Tuesday, June 7, 2011

Bring out your raped!

Last night, on France's national TV news, Kenneth Thompson, the US lawyer representing Nafissatou Diallo, launched an appeal for facts about sexual events involving Dominique Strauss-Kahn.

This pathetic call for help—from a Black American who seemed to be communicating with the planet Mars—reminded me of a notorious Monty Python sketch.



If Thompson cries out long enough, maybe he'll entice a few morbid bidders. But they'll have a tough job faced with a trio such as this:

The alleged victims are likely to end up whispering sadly, like the Monty Python fellow, that they're not really raped yet. It might be regrettable, if not downright wrong (whatever that might mean in the sexual domain), but the fact remains that, whenever a certain male and a certain female happen to be the only concerned individuals in the case, it's often hard to prove that rape has truly occurred. Rape is a terrible bolt of lightning that evokes a violent solitary criminal act.
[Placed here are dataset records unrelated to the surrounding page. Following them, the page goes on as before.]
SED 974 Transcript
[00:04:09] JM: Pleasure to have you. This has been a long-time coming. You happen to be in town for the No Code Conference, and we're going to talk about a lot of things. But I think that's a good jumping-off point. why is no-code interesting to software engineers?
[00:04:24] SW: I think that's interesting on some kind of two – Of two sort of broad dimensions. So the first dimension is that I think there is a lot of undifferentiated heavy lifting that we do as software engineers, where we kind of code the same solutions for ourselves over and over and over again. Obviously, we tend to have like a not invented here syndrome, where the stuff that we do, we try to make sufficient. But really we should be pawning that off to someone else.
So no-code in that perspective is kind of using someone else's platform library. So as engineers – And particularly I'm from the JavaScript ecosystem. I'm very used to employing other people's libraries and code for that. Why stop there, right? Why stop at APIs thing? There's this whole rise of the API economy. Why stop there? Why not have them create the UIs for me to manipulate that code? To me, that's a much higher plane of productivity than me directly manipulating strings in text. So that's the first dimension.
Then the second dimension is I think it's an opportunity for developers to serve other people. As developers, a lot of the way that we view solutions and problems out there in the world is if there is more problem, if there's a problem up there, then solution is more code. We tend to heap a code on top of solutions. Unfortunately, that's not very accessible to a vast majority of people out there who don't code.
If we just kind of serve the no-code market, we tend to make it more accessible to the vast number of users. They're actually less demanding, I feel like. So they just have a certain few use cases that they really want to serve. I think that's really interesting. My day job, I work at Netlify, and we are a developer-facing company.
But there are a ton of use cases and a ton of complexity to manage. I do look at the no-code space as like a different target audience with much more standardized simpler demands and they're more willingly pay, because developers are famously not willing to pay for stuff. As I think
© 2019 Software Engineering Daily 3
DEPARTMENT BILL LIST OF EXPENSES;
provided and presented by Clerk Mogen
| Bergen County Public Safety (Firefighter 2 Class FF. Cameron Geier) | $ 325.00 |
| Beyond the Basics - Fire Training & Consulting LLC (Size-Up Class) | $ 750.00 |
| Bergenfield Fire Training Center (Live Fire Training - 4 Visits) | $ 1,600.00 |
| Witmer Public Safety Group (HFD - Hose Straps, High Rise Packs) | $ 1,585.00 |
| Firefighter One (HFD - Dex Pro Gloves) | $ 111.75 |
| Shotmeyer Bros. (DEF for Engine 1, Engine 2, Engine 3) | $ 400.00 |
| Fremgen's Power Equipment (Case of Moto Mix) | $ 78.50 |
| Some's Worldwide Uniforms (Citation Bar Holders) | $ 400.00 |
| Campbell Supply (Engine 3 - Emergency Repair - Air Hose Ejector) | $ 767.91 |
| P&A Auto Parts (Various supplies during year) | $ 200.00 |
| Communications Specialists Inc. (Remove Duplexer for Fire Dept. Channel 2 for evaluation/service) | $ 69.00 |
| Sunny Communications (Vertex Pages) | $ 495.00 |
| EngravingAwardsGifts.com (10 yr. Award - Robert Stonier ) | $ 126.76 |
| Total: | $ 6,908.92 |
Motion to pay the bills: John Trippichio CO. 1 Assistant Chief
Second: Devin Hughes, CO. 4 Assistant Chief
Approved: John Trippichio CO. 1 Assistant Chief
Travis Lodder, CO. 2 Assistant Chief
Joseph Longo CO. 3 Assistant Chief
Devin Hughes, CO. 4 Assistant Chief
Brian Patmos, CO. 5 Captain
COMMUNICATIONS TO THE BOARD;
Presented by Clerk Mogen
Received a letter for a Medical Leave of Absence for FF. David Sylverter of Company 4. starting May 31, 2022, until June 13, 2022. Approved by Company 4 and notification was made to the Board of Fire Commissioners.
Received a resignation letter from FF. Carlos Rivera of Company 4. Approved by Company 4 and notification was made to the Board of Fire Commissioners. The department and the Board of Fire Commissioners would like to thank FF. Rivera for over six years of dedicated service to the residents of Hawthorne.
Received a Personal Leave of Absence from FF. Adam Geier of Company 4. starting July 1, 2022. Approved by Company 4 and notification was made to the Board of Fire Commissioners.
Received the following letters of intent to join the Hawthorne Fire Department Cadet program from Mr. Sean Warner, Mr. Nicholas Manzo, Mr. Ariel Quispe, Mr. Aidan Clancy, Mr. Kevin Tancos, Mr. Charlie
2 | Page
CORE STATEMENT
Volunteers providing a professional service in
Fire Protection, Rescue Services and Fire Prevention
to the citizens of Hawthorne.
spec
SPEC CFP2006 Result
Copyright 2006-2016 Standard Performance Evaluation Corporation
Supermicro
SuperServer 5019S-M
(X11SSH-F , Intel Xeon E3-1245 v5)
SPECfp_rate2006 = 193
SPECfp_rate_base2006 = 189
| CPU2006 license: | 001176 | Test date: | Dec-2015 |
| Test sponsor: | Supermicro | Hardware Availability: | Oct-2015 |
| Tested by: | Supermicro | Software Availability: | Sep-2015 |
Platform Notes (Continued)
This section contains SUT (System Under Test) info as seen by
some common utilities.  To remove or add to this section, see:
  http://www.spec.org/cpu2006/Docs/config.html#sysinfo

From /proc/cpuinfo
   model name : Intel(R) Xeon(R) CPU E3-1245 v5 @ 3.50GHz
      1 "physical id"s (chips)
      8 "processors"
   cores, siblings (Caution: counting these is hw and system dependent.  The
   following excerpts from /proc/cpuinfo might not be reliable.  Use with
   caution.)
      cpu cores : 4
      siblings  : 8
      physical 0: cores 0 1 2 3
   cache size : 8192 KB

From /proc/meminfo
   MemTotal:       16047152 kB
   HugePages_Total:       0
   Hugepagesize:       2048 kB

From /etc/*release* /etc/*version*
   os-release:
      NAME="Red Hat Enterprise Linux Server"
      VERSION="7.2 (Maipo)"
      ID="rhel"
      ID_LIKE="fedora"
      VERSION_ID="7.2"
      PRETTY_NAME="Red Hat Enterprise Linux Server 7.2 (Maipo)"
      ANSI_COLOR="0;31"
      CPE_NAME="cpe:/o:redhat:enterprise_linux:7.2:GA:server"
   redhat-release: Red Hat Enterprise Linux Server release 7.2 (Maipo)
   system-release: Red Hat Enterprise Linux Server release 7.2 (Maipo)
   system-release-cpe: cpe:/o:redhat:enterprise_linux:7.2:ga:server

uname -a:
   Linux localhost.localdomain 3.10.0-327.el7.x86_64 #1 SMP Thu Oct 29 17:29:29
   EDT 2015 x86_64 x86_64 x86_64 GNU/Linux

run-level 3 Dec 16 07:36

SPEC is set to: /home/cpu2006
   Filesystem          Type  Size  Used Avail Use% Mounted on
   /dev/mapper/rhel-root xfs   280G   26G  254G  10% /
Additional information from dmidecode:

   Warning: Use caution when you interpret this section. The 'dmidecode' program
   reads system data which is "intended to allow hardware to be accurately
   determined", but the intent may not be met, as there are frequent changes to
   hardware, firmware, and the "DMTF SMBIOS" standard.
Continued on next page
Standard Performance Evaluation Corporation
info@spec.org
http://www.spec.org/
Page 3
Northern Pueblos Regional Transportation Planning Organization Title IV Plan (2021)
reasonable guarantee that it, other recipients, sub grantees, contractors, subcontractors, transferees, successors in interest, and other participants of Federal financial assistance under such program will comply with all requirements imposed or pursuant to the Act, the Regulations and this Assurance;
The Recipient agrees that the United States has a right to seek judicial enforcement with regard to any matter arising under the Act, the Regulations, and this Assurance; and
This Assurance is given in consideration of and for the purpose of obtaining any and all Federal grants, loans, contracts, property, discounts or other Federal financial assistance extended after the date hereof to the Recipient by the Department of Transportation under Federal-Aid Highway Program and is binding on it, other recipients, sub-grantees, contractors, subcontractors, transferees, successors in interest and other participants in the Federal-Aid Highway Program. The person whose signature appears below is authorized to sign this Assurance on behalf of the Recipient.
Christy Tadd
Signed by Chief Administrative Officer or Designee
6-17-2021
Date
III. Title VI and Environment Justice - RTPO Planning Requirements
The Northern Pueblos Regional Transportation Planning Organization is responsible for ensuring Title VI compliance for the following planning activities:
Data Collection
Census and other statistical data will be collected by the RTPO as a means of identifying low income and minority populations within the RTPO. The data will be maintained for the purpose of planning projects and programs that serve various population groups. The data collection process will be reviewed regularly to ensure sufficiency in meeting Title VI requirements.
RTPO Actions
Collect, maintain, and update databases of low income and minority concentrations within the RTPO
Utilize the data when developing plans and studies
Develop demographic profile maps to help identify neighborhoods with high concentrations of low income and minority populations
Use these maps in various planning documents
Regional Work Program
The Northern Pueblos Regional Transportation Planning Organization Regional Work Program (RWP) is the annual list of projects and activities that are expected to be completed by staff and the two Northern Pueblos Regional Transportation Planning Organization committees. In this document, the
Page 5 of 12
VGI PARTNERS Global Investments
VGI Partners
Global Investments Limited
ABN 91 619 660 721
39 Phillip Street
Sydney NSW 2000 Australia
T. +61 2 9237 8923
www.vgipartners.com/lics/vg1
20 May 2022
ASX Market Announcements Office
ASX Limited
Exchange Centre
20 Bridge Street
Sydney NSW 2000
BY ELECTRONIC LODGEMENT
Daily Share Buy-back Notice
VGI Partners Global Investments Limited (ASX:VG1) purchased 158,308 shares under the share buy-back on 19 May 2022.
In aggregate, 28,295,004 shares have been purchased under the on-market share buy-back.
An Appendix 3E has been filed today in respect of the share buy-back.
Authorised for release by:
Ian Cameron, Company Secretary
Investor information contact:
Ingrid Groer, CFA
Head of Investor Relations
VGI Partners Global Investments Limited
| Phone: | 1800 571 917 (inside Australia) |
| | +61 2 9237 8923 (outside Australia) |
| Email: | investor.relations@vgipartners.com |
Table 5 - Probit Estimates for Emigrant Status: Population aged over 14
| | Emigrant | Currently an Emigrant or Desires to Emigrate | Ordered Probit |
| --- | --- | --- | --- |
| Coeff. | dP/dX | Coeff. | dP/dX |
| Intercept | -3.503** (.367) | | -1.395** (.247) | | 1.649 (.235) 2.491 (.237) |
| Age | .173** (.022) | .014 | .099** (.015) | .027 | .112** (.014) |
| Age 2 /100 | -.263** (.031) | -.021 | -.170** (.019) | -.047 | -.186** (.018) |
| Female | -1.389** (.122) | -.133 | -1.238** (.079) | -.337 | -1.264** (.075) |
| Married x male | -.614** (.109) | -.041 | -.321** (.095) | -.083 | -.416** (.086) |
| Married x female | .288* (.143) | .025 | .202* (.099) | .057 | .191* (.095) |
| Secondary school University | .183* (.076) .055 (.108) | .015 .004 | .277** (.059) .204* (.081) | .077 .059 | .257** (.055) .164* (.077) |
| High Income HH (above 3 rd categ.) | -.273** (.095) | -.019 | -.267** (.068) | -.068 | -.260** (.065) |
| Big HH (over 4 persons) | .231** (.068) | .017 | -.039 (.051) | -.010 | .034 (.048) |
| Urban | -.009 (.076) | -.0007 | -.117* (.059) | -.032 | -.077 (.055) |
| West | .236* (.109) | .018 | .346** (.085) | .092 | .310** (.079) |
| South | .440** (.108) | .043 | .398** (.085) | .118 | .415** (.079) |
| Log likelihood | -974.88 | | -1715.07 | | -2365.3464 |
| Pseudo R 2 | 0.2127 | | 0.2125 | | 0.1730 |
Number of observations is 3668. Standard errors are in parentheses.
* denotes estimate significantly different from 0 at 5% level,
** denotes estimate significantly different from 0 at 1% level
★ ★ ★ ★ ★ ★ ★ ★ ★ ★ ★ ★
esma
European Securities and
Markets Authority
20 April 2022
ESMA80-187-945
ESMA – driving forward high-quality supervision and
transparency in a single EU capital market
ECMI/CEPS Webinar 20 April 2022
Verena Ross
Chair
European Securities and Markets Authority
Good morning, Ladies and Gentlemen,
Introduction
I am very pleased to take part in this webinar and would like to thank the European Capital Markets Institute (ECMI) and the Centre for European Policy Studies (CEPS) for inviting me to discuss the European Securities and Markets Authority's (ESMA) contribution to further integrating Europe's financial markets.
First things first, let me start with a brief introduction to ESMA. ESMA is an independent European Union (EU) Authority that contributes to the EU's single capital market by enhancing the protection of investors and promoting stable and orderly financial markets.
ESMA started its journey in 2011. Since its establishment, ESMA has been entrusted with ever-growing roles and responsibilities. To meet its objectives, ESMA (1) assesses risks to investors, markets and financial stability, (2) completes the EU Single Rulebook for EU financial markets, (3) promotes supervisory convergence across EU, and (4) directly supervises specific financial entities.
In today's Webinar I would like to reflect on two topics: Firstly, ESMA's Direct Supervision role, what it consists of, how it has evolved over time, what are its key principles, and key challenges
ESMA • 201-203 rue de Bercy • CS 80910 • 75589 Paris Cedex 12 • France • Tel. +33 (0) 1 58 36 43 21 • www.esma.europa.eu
But most observers—even hoodwinked romantic puritanical Americans—find it easier and more plausible to believe that it takes two to tango.



As Confucious said: "Man with trousers down around ankles runs much more slowly than woman with skirt above thighs."

BREAKING NEWS: The lawyer of Tristane Banon—the young French woman who claimed that DSK assaulted her sexually a decade ago—has made it clear that his client will not be responding to Thompson's appeal. In modern French, there's a verb that might be translated as "to instrumentalize". Imagine a situation in which an individual X makes use of an individual Y as a kind of human object, or instrument, with the purpose of solving a problem that only concerns individual X. Often, the solution of this problem might not necessarily have any positive outcome whatsoever as far as individual Y is concerned. In this kind of situation, we might say that individual X is instrumentalizing individual Y. Well, it appears that Tristane Banon does not wish to be instrumentalized by Kenneth Thompson. Incidentally, the crime of blunt rape provides a textbook example of a notoriously ugly way in which a female can be totally instrumentalized by a male.